Sharma: Ich liebe es Poker zu spielen. Ich habe Pokern nie als Beruf oder Nebentätigkeit betrachtet. Hobby ist ein zu schwaches Wort, um das Gefühl zu beschreiben, welches mir Poker gibt. Wenn mir ein Doktor sagen würde, dass ich nur noch 24 Stunden zu leben hätte, dann würde ich all mein Geld zusammentragen und ins Bellagio gehen, um in dem höchsten No-Limit Spiel zu spielen das ich finden kann. Die meisten Gambler können den Wert des Geldes nicht richtig schätzen. Wenn es gut läuft, dann kaufe ich mir gerne eine teure Uhr und einen schicken Anzug. Wenn es schlecht läuft, dann esse ich bei McDonalds. Aber das sind alles psychologische Tricks. Irgendwann werde ich auch wieder einen richtigen beruf haben, aber zurzeit genieße ich einfach mein Leben so wie es ist.
pt.o: Wie oft siehst Du Leute, die in zu hohen Limits oder gegen zu schwere Gegner spielen?

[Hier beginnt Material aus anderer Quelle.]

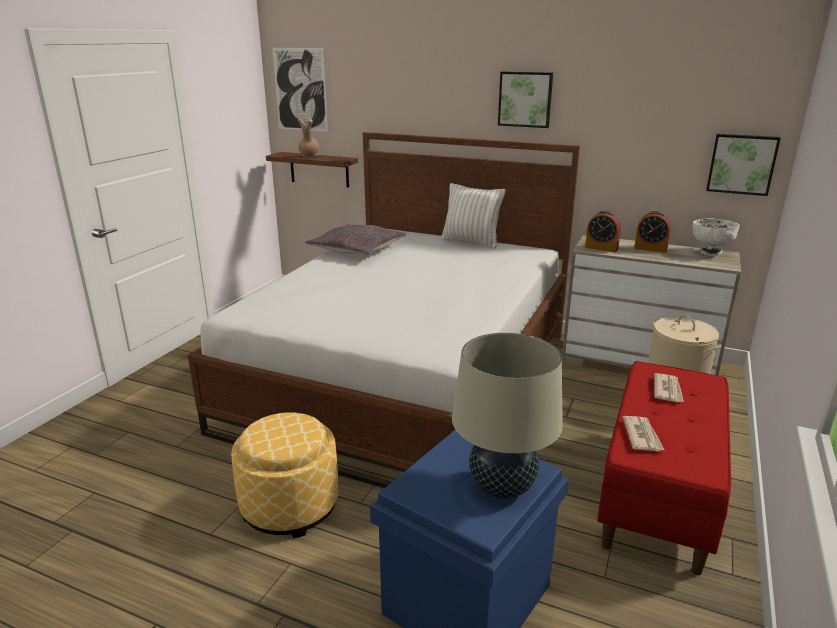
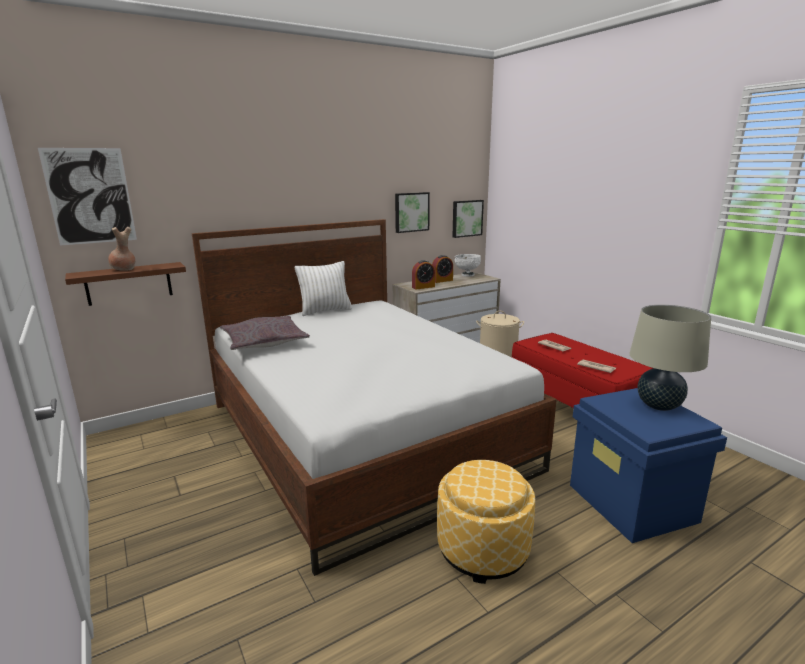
camera: 55 degrees left, 5 degrees down
(525, 99) = (338, 188): picture -> picture (411, 212)

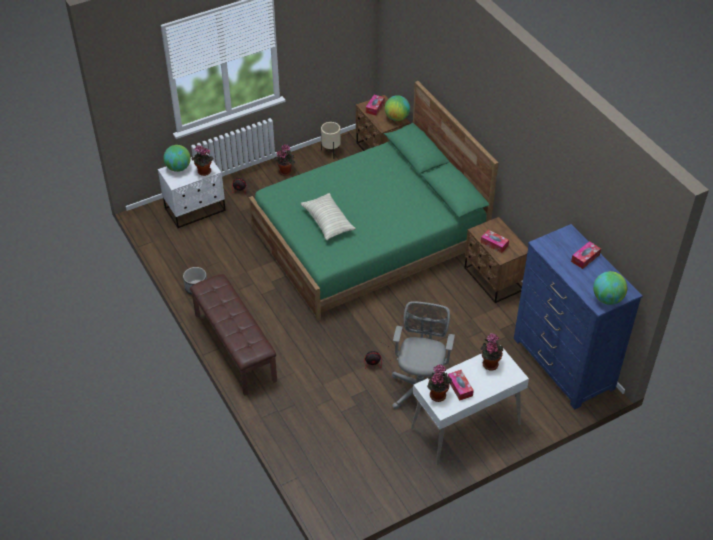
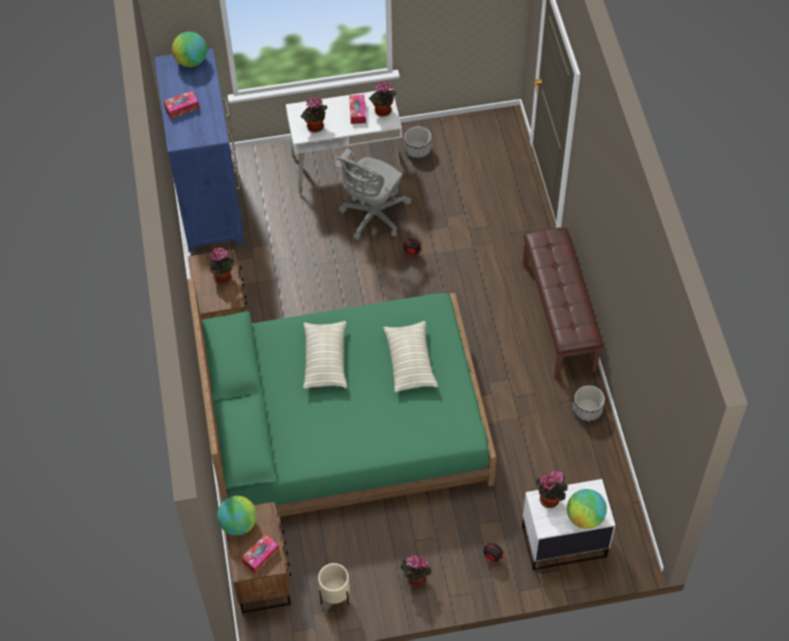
camera: 160 degrees left, 10 degrees up
(389, 209) = (325, 360): none -> pillow
(408, 460) = (418, 150): none -> planter
(494, 244) = (224, 277): tissue box -> potted plant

Sharma: Ich sehe das fast täglich. Aber ich denke, dass jeder ab und zu mal versuchen sollte in einem höheren Limit zu spielen. Es ist schließlich Poker und da möchte jeder ab und zu mal sein Glück versuchen. Ich habe Leute gesehen, die mit $200 oder $400 an den Tisch kommen, um gegen meine $2.000 oder $3.000 zu spielen, dann alles gewinnen und sofort zum Cashier rennen. Sie haben in ein oder zwei All-in Situationen mit ihren Draws Glück gehabt und rennen sofort weg. Es ist okay, wenn man ab und zu mal in einem höheren Limit spielt und sein Glück versucht - ich mache das auch. Wenn man aber ein oder zwei Buy-ins verliert, dann sollte man realisieren, dass man wieder in einem niedrigeren Limit spielen muss. Ich habe Leute gesehen, die ihre komplette Bankroll verloren haben, weil sie nicht einsehen konnten oder wollten, dass das Limit zu schwer für sie war.
pt.o: Interessierst Du Dich für Turnierspiele? Warum oder warum nicht?
Sharma: Meiner Meinung nach sind Cash Game Spieler bessere Pokerspieler als die Turnierspieler, die einfach nur mal "Glück" haben. Die meisten Turnierchampions würden all ihr Geld verlieren wenn sie gegen Barry Greenstein oder Phil Ivey regelmäßig spielen würden. Ich mag die großen Turniere, weil es dort viel Geld zu gewinnen gibt. Ich bin der Überzeugung, dass man für Cash Games mehr Können benötigt als für Turniere, weswegen ich Cash Games bevorzuge.
pt.o: Was für Tipps kannst du durchschnittlich-guten Spielern geben, die ihr Spiel verbessern wollen?
Sharma: Ich denke, dass die meisten durchschnittlich-guten Spieler die Mathematik und Statistik, die man zur logischen Entscheidungstreffung benötigt, beherrschen. Die meisten verfehlen es aber ihr Spiel auf der Meta-Ebene weiter zu entwickeln. Was das heißt ist, dass die meisten Spieler Angst davor haben Risiken einzugehen, die über die Mathematik hinausgehen. Viele verstehen nicht, dass man dadurch, dass man verliert oder öfters mal mitgeht, eine Tisch-Image aufbaut, mit dem man langfristig mehr Geld verdient. Ich haue jedes Spiel hunderte von Dollars raus, nur um das Image eines "schlechten" Spielers aufzubauen. So werde ich von meinen Gegnern, wenn es um große Potts geht, gecalled. Denn sie wissen nie, ob ich nicht doch wieder verrückt spiele. Was weiterhin helfen kann das eigene Spiel zu verbessern, ist Bücher zu lesen von Leuten wie Brunson. Denn das Rad muss nicht neu erfunden werden.